Habertürk
    Takipde Kalın!
      Günlük gelişmeleri takip edebilmek için habertürk uygulamasını indirin

        İstanbul Kültür Sanat Vakfı (İKSV) tarafından düzenlenen 2. İstanbul Tasarım Bienali bu yıl 1 Kasım-14 Aralık tarihleri arasında gerçekleştiriliyor. Zoe Ryan küratörlüğünde, Gelecek Artık Eskisi Gibi Değil başlıklı bienal, “Şu anda gelecek nedir?” sorusunun cevabını arayan 53 projeye ev sahipliği yapacak. Tasarım Bienali’nin serginin yanı sıra düzenlediği bir etkinlik de Tasarım Rotaları. Geçtiğimiz yıl 1 ay süreyle düzenlenen etkinlik bu yıl 1.5 aya çıkarılmış. İşte o rotalardaki gezintinin ilki 17 Ekim’de Fener-Balat hattında başladı. İKSV rehberleri eşliğinde bu hattı bir grup gazeteciyle birlikte ben de gezdim. Ve İstanbul’un saklanmış bu bölgesinde, son 1 yıl içinde pek çok yeni mekânın, tasarım ve sanat atölyesinin doğduğunu gördüm. Mutlaka gidip görmek gerek.

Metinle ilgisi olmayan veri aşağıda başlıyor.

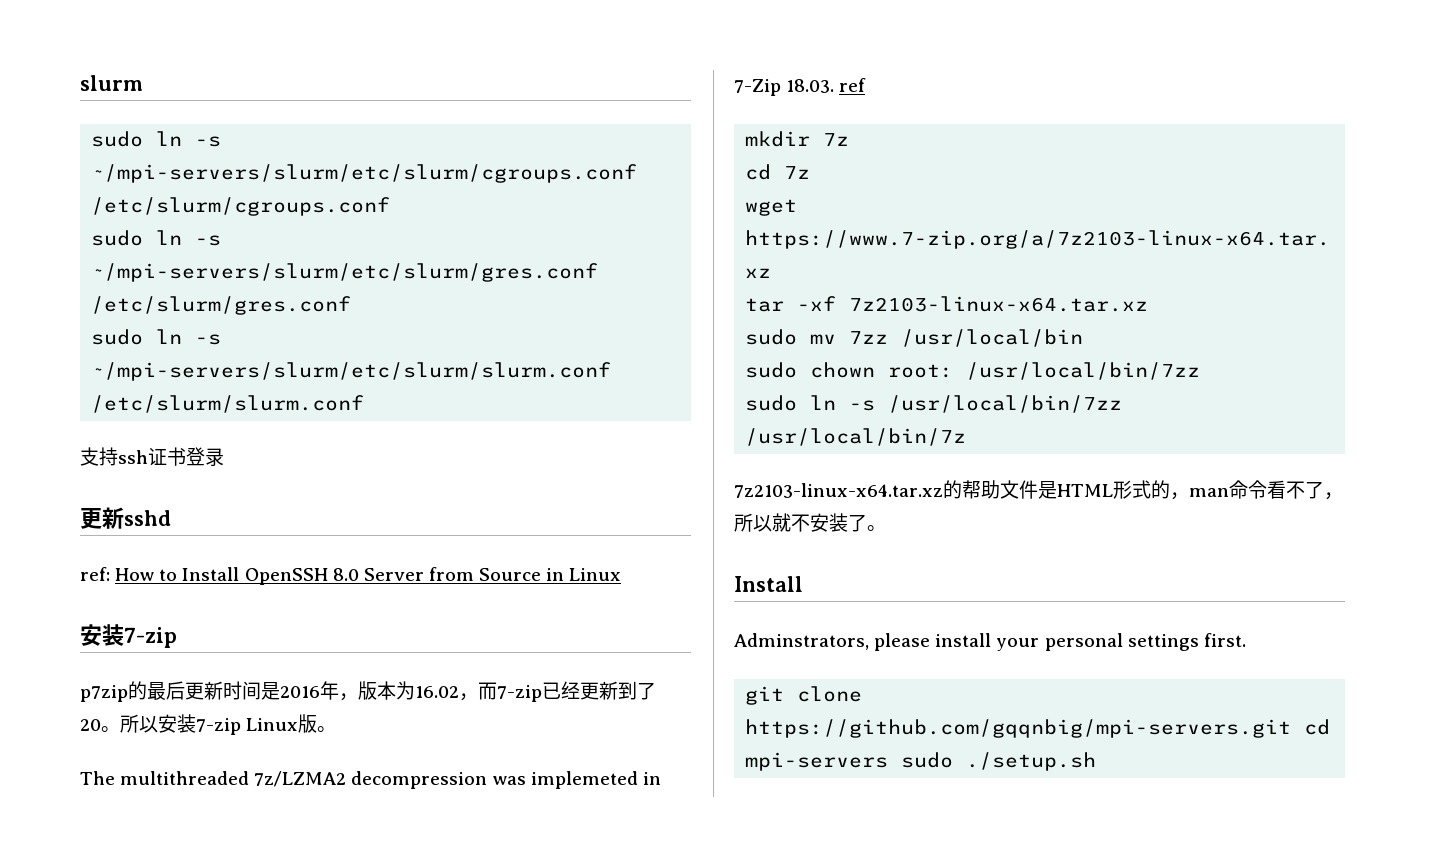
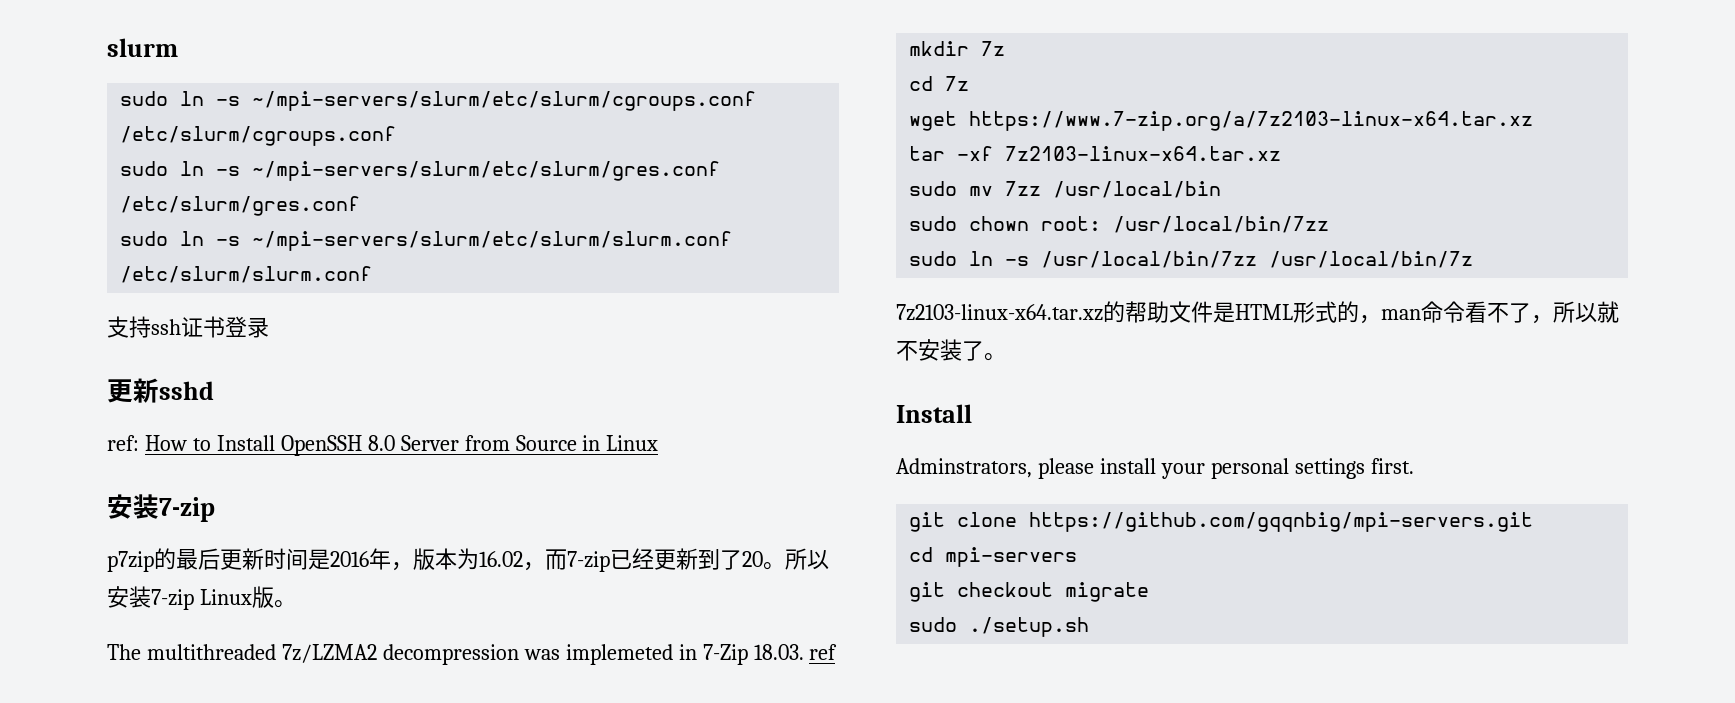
(1292, 728) none -> (1534, 522) //
(889, 761) none -> [909,582,1150,602] // git checkout migrate //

        Bölge zaten ilk olarak kentsel dönüşüm kapsamına alındığında hareketlenmişti. Ancak daha sonra dönüşüm projesi iptal edildi. Şimdi de pek çok büyük yatırımcının, gizli gizli büyük projeler hazırlığı içinde olduğu konuşuluyor. Bu yüzden satılık ve kiralık fiyatları çok değişken. Şu anda görünen en büyük hareketlilik, eski, küçük depo görünümlü ve gösterişsiz alanlardaki atölyeler. Pek çok beyaz yakalı, finansçı, mühendis, mimar, ofis hayatından sıkılıp, “Biz zanaatçı olacağız” demiş ve bu bölgeyi seçmiş. İstanbul merkezine hem yakın hem uzak, tarihi dokunun korunduğu bu bölge zaten başlı başına ilham kaynağı. En büyük ve dikkat çekici atölye, bina seramikçisi olarak tanınan Cahide Eren’in cam atölyesi. Bu alan belirli dönemlerde film ve dizilere de mekân hizmeti veriyor. Anadolu ve Avrupa’dan eski ama kullanılmayan eşyaları toplayarak dekorasyon alanında çalışan Reformist Project kurucusu Tolga Ulusoy, eski hamur teknelerinden yuvarlak lavabolar, eski kapılardan masalar, eski sandıklardan şarap dolabı, ahşap bavullardan çalışma masası yapmış. Balat’taki yeni atölyelerden biri de Studio 900. İnternetten görüp âşık oldukları Balat’a, yaşadıkları İtalyan şehri Floransa’yı bırakıp gelen Vincenzo Savastano ve Gökçe Nur Karaaslan, moda, iç mimari ve grafik konusunda danışmanlık yapıyor.

        Film ve dizilere kostüm hazırlıyor

        Bölgenin saklanmış ama en ilginç atölyelerinden biri Murat Efe’ye ait. Kariyerine grafik tasarımcısı olarak başlayan Murat Efe de kurumsal hayattan sıkılıp, zanaatta karar kılmış. Ve bir günde karar alarak tüm hayatını değiştirmiş. Şimdi bu mekânda, pek çok malzeme kullanarak film, tiyatro ve dizi endüstrisine kostüm ve dekor tasarımları hazırlıyor. Murat Efe’nin atöyesinde kılıçlar, zırhlar ve sipariş üzerine hazırlanan pek çok dekor-kostüm var.

        BU YIL KOKUNUN DA PEŞİNDEN GİDİLECEK

        Fener-Balat (solda) hattıyla başlayan tasarım rotasına bu yıl Tematik Rotalar da eklenmiş. Bunlar Koku, Font, Ses, Ağaç, Sivil Mimari olarak bölümlere ayrılmış. Koku Rotası’nda örneğin iki bölge var. Birincisi Gedikpaşa Ayakkabı Üreticileri hattı. Diğeri de Kadıköy- Moda hattı. Bu turlara katılacaklara tur öncesinde kokulu bir kozmetik ürünü kullanmamaları öneriliyor. Daha sonra da her mekânda koku testleri yapılıyor, kokuların neyi çağrıştırdığı ortaya çıkarılmaya çalışılıyor.